May 06, 2009 - Posted by Brittney Nystrom


May 12 marks the inauspicious anniversary of the immigration raid by DHS on the Agriprocessors meatpacking plant in Postville, Iowa.   Nearly 400 undocumented immigrants were arrested as helicopters swarmed and DHS Immigration and Customs Enforcement (ICE) agents stormed the plant like SWAT-teams.  The impact of the Agriprocessors raid has been dramatic, with the company filing for bankruptcy, employers convicted of criminal wrongdoing and charged with 9,000 violations of state child labor law and $10 million in fines for wage violations, hundreds of workers being prosecuted and deported, and the town facing the loss of both its biggest employer and a large part of its population.



In an egregious misapplication of identity theft laws, US attorneys used these charges to threaten immigrant workers arrested in the Postville raid with 5 and 10 year federal prison sentences and pressured them to sign away all their rights to a fair trial by jury and to appeal. The workers were in effect forced to accept immediate deportations. As described by a federal interpreter, many of the workers were from indigenous populations from Guatemala, and did not have the language skills or cultural understanding to know what they were being charged with or what they were pleading to. Most did not even know what a Social Security Number was, let alone know that it may have belonged to another person. Many of workers served reduced five-month prison sentences and were quickly deported to their countries.



This week, the U.S. Supreme Court issued a unanimous decision on May 4th, rejecting the prosecution of immigrant workers for aggravated identity theft. ICE and the US Attorneys in their zeal, failed to establish that the workers knew the identification belonged to someone else.  Immigration law professor Steven Legomsky told the New York Times that this decision will have a major impact on how ICE prosecutes immigrants.  He predicts the court’s ruling will make it harder for ICE to push for criminal charges against immigrants who work without proper authorization.


 


Yesterday, the national bar association of immigration lawyers called on the Justice Department to consider dismissing the guilty pleas of the nearly 300 workers from the Agriprocessors raid. As quoted in the NY Times, "The federal prosecutors used the law as a hammer to coerce the workers," said David Leopold, a vice president of the lawyers’ association. He said Mr. Holder should dismiss the charges in cases where the threat of prosecution under the statute "was a miscarriage of justice."

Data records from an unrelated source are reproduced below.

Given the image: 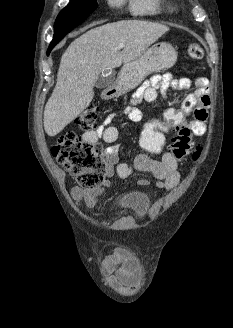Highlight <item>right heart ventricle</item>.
<instances>
[{
    "instance_id": "1",
    "label": "right heart ventricle",
    "mask_w": 233,
    "mask_h": 328,
    "mask_svg": "<svg viewBox=\"0 0 233 328\" xmlns=\"http://www.w3.org/2000/svg\"><path fill=\"white\" fill-rule=\"evenodd\" d=\"M132 13L136 15H152L163 8L162 0H129Z\"/></svg>"
}]
</instances>
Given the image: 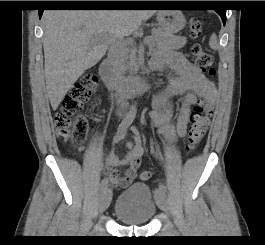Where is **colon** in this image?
<instances>
[{
    "label": "colon",
    "mask_w": 265,
    "mask_h": 245,
    "mask_svg": "<svg viewBox=\"0 0 265 245\" xmlns=\"http://www.w3.org/2000/svg\"><path fill=\"white\" fill-rule=\"evenodd\" d=\"M191 36L198 37L202 30L199 19L193 18L189 25ZM191 55L194 64L204 74L214 77L216 70L212 55L200 45L191 47ZM97 77L93 74L85 76L77 83L64 99L61 110L55 115L54 122L59 135L73 147L82 144L87 136V120L84 114L86 103L91 97V90L95 85ZM214 84L208 87V92H215ZM213 109L210 101L200 102L194 107L191 114V124L185 149L190 152L196 149L203 140L204 134L212 117ZM152 176L150 170H142L139 179L146 181Z\"/></svg>",
    "instance_id": "obj_1"
}]
</instances>
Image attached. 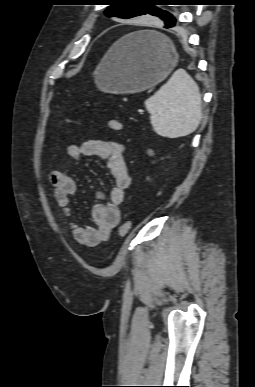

With uncanny timing, DHS last week issued internal guidance that directs ICE to refine its worksite enforcement activities to focus on employers who knowingly hire unauthorized workers.  These new policy guidelines focus ICE raids on the pursuing criminal prosecution of unscrupulous employers, rather than indiscriminately trying to net as many unfortunate workers as can be found working for these employers.  However, DHS also made clear that ICE would continue to detain undocumented immigrants found in worksite raids.



The workers from Postville, the Supreme Court Justices, and even DHS surprisingly agree that immigration enforcement priorities are mistaken and that we urgently need to correct them. Refocusing enforcement efforts on employers who exploit the broken immigration system for their own gain is a welcome shift, but as Ali Noorani said in response to the new guidance, “tweaking enforcement policies is no substitute for reform.”



People of faith and conscience from different traditions and all walks of life will come together in Postville on May 12th to mark the one-year anniversary of the raid. As the bells at St. Bridget’s church ring at 10am EST, the echo will carry across the country with over forty other communities in 20 different states participating in simultaneous vigils and events, ringing their church bells or sounding their shofars.



As politicians and pundits divisively argue about the potential politics of reforming immigration, the communities that stand as witnesses to the realities of failed policies are united and speaking as one. There are those pols and pundits who urge the administration and the legislature to wait. On May 12th, the bells atop the small church in Iowa will ring out in response, to remind America of the fierce urgency of now.